Diesel-Skandal VW verliert Prozess in Magdeburg
Das Landgericht Magdeburg hat zugunsten eines Passat-Besitzers entschieden, der vom Diesel-Skandal bei Volkswagen betroffen ist.
Magdeburg l Vor dem Landgericht Magdeburg hat sich ein Passat-Besitzer aus Stendal gegen den Volkswagen-Konzern durchgesetzt. Wie die Volksstimme erst jetzt erfuhr, muss ein Magdeburger VW-Autohaus das Diesel-Modell, das es einst an den Stendaler verkaufte, wieder zurücknehmen. Der Kläger erhält vom Händler für die Rückgabe den Kaufpreis von 26.900 Euro nebst Zinsen erstattet, muss dem Autohaus aber im Gegenzug eine Nutzungs-Entschädigung von 6500 Euro überweisen, weil er den Wagen eine Zeit lang gefahren hatte.

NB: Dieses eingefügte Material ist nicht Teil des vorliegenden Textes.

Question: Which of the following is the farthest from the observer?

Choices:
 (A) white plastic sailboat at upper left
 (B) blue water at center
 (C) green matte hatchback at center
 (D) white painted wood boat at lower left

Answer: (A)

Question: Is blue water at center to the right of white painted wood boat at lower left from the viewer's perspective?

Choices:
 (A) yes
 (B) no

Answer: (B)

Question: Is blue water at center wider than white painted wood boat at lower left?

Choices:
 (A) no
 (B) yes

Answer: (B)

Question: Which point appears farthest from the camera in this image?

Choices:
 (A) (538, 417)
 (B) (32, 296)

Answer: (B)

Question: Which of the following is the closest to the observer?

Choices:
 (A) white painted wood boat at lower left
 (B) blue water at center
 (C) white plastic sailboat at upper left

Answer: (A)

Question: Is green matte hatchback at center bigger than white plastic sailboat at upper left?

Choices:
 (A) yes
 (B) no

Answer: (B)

Ob Volkswagen in Berufung gegen das Urteil vom 15. Juni (mit dem Aktenzeichen 9 O 1498/16) geht, sei derzeit noch unklar, teilte ein Sprecher des Landgerichts am Dienstag auf Anfrage mit. Eine Berufung würde im Zweifelsfall vor dem Oberlandesgericht in Naumburg verhandelt werden.
Bei seiner Entscheidung orientierte sich Richter Robert Glinski unter anderem an der Bewertung des Aachener Landgerichts in einem ähnlichen Fall. Wie aus der Urteilsbegründung hervorgeht, sei dem Autobesitzer demnach durch den Einsatz der Manipulationssoftware ein Schaden entstanden. Unter anderem deshalb, weil die Mängelbeseitigung – anders als von VW bislang dargestellt – von erheblichem Umfang gewesen sein soll. So mussten Behörden die von VW vorgeschlagene Umrüstung erst aufwendig prüfen und genehmigen.
Vor diesem Hintergrund, so argumentierte der Richter, sei nicht auszuschließen, dass sich die Manipulation negativ auf den Wiederverkaufspreis des Autos auswirken könnte, zumal auch in den Medien darüber diskutiert worden sei, ob die Diesel-Modelle jetzt nicht mehr Sprit verbrauchen als vor der Umrüstung.
Deutschlandweit liegen Tausende Einzelklagen von Autobesitzern bei Gerichten vor. Eine einheitliche Rechtsprechung im Diesel-Skandal zeichnet sich bislang nicht ab. Manche Gerichte entscheiden zugunsten des Autobauers, andere wiederum zugunsten der klagenden Autobesitzer. Die Juristen beim Landgericht Magdeburg gehen davon aus, dass sich eine einheitliche Rechtsprechung erst dann durchsetzen wird, wenn sich der Bundesgerichtshof (BGH) mit dem Abgas-Skandal und den Ansprüchen der Autobesitzer auseinandergesetzt hat.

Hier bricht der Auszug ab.